(Sebuah literasi informasi yang diambil dan ditautkan langsung dengan sumber bacaan)
KOMPAS.com pada hari Senin, 5 Februari 2018 | 21:06 WIB, dengan judul "DPR dan Pemerintah Sepakat Pasal Zina Tetap Diperluas dalam RKUHP", memberitakan bahwa Dewan Perwakilan Rakyat (DPR) dan Pemerintah sepakat untuk tetap memperluas pasal tindak pidana zina dalam Rancangan Kitab Undang-Undang Hukum Pidana (RKUHP).
Namun untuk menghindari munculnya praktik persekusi, DPR dan pemerintah sepakat untuk memperketat ketentuan dalam Pasal 484 ayat (2) yang sebelumnya berbunyi: "tindak pidana zina tidak bisa dilakukan penuntutan kecuali atas pengaduan suami, istri atau pihak ketiga yang tercemar atau berkepentingan".
Frasa pihak ketiga yang tercemar atau berkepentingan kemudian diganti dengan suami, istri, orangtua, dan anak sehingga bunyi Pasal 484 ayat (2) menjadi: "tindak pidana zina tidak bisa dilakukan penuntutan kecuali atas pengaduan suami, istri, orangtua dan anak".
Hal tersebut merupakan bentuk penegasan dari berita KOMPAS.com satu minggu sebelumnya, (Selasa, 30 Januari 2018 | 18:34 WIB) dengan judul "Pasal Zina di Ruu KUHP Dikhawatirkan Buat Masyarakat Main Hakim Sendiri"
Dimana pada paragraf pertama disebutkan bahwa sejumlah warga menginisiasi petisi untuk menolak perluasan pasal zina dalam draf rancangan Kitab Undang-Undang Hukum Pidana (RKUHP) yang tengah dibahas oleh DPR dan Pemerintah dengan salah satu alasan bahwa perluasan pasal zina berpotensi meningkatkan kriminalisasi terhadap privasi warga negara.

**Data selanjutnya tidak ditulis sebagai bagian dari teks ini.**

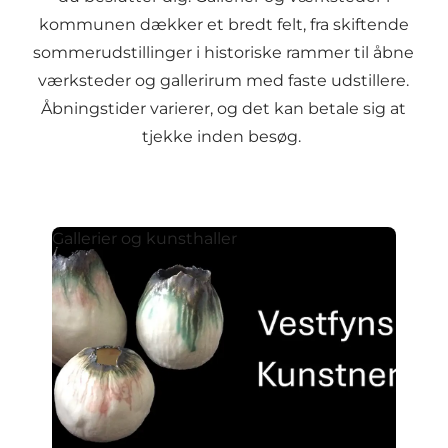
kommunen dækker et bredt felt, fra skiftende
sommerudstillinger i historiske rammer til åbne
værksteder og gallerirum med faste udstillere.
Åbningstider varierer, og det kan betale sig at
tjekke inden besøg.
Gallerier og kunsthaller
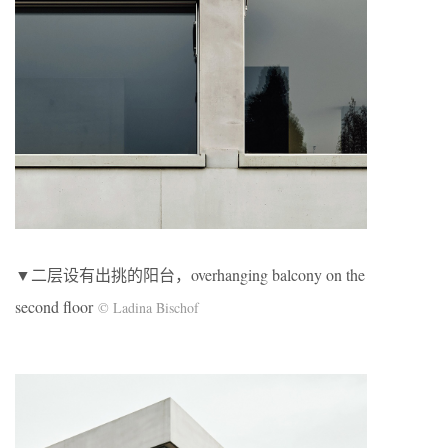
▼二层设有出挑的阳台，overhanging balcony on the
second floor
© Ladina Bischof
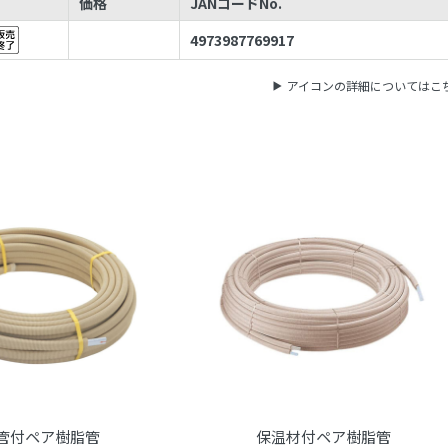
価格
JANコードNo.
4973987769917
アイコンの詳細についてはこ
管付ペア樹脂管
保温材付ペア樹脂管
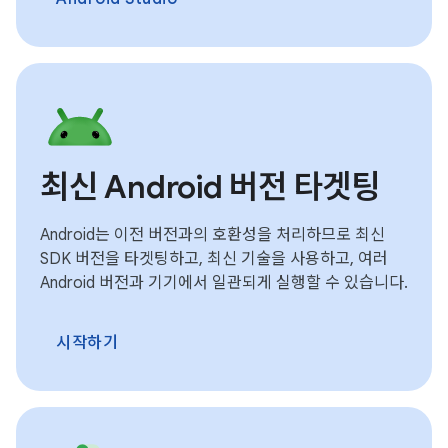
최신 Android 버전 타겟팅
Android는 이전 버전과의 호환성을 처리하므로 최신
SDK 버전을 타겟팅하고, 최신 기술을 사용하고, 여러
Android 버전과 기기에서 일관되게 실행할 수 있습니다.
시작하기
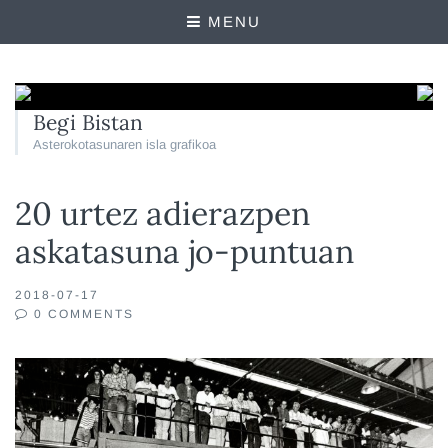
MENU
Begi Bistan
Asterokotasunaren isla grafikoa
20 urtez adierazpen
askatasuna jo-puntuan
2018-07-17
0 COMMENTS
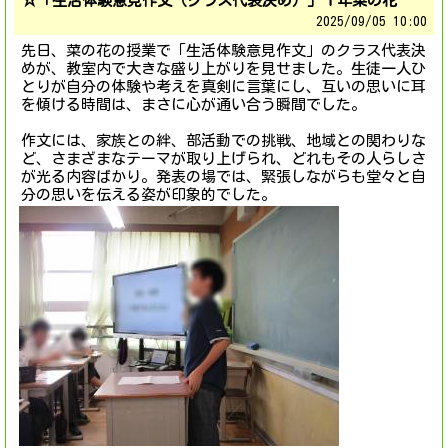
☆「生活体験意見作文（クラス代表決め）」１年菜の花
2025/
09/05 10:00
先日、菜の花の授業で「生活体験意見作文」のクラス代表決
めが、教室内で大きな盛り上がりを見せました。生徒一人ひ
とりが自分の体験や考えを真剣に言葉にし、互いの思いに耳
を傾ける時間は、まさに心が通い合う瞬間でした。
作文には、家族との絆、部活動での挑戦、地域との関わりな
ど、さまざまなテーマが取り上げられ、どれもその人らしさ
が光る内容ばかり。発表の場では、緊張しながらも堂々と自
分の思いを伝える姿が印象的でした。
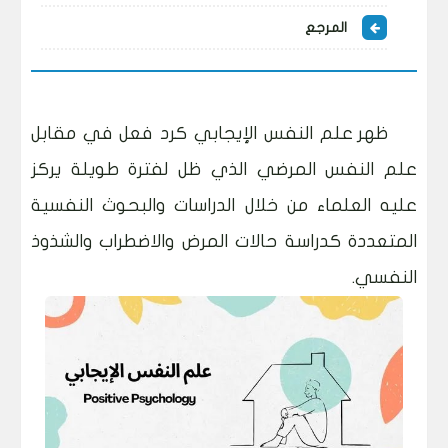
المرجع
ظهر علم النفس الإيجابي كرد فعل في مقابل
علم النفس المرضي الذي ظل لفترة طويلة يركز
عليه العلماء من خلال الدراسات والبحوث النفسية
المتعددة كدراسة حالات المرض والاضطراب والشذوذ
النفسي.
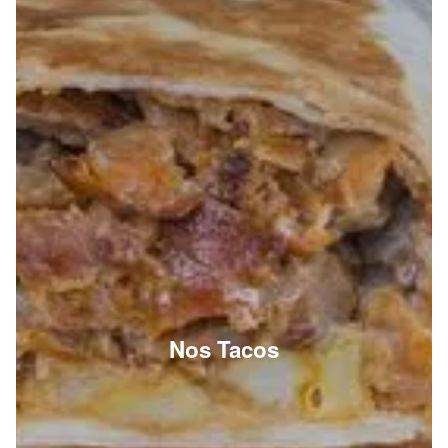
Nos Tacos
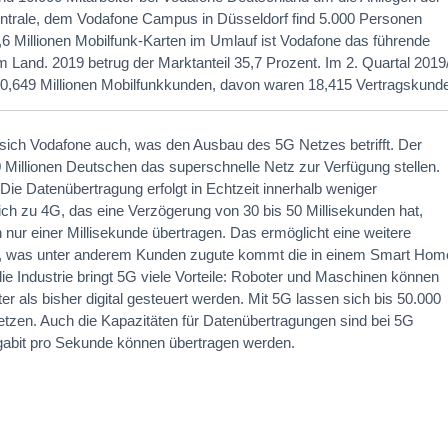
Zentrale, dem Vodafone Campus in Düsseldorf find 5.000 Personen
,6 Millionen Mobilfunk-Karten im Umlauf ist Vodafone das führende
 Land. 2019 betrug der Marktanteil 35,7 Prozent. Im 2. Quartal 2019
0,649 Millionen Mobilfunkkunden, davon waren 18,415 Vertragskund
t sich Vodafone auch, was den Ausbau des 5G Netzes betrifft. Der
20 Millionen Deutschen das superschnelle Netz zur Verfügung stellen.
: Die Datenübertragung erfolgt in Echtzeit innerhalb weniger
ich zu 4G, das eine Verzögerung von 30 bis 50 Millisekunden hat,
nur einer Millisekunde übertragen. Das ermöglicht eine weitere
, was unter anderem Kunden zugute kommt die in einem Smart Hom
e Industrie bringt 5G viele Vorteile: Roboter und Maschinen können
er als bisher digital gesteuert werden. Mit 5G lassen sich bis 50.000
etzen. Auch die Kapazitäten für Datenübertragungen sind bei 5G
igabit pro Sekunde können übertragen werden.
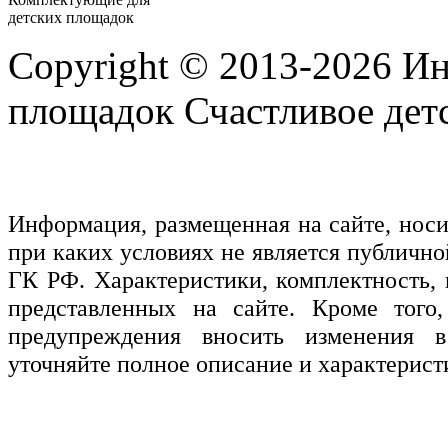
детских площадок
Copyright © 2013-2026 Ин
площадок Счастливое детс
Информация, размещенная на сайте, нос
при каких условиях не является публичн
ГК РФ. Характеристики, комплектность, 
представленных на сайте. Кроме того,
предупреждения вносить изменения в
уточняйте полное описание и характерист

Selain itu, menurut Tunggal Parwesti sebagai salah satu inisiator, perluasan pasal zina berpotensi memunculkan persekusi dan budaya main hakim sendiri di tengah masyarakat. Sebab, setiap orang yang merasa memiliki kepentingan bisa melakukan penggerebekan atau penuntutan terhadap pasangan yang diduga melakukan persetubuhan di suatu tempat.
Sekarang yang menjadi pertanyaan adalah apakah yang dimaksud dengan "perluasan pasal zina dalam KUHP?" Apakah sebelumnya sudah ada pasal-pasal yang mengatur tentang zina dalam KUHP dan mengapa perluasan pasal zina ini menuai polemik di masyarakat?
Saya sebelumnya sama sekali tidak tertarik untuk mengetahui tentang masalah perluasan pasal zina ini tetapi melihat kehebohan yang terjadi di media massa dan media sosial akhirnya saya penasaran untuk menuliskan topik ini dalam bentuk literasi informasi dengan mentautkan langsung sumber bacaan sebagai referensi.
Diambil dari laman situs Aliansi Reformasi KUHP, tanggal 01/11/2016 yang ditulis oleh: Bintang Wicaksono Ajie dengan judul "TINDAK PIDANA ZINA DALAM R KUHP 2015", dijelaskan bahwa dalamKitab Undang-Undang Hukum Pidana (KUHP ) yang berlaku saat ini, delik zina sudah diatur dan masuk dalam rumusan delik. Adapun, ketentuan mengenai zina diatur dalam Pasal 284 KUHP, dapat dirumuskan sebagai berikut:
- Diancam dengan pidana penjara paling lama Sembilan bulan :
Ke-1
- seorang pria yang telah kawin yang melakukan gendak (overspel), padahal diketahui bahwa Pasal 27 KUH Perdata[1]berlaku baginya;
- seorang wanita yang telah kawin yang melakukan gendak, padahal diketahui bahwa Pasal 27 KUH Perdata berlaku baginya.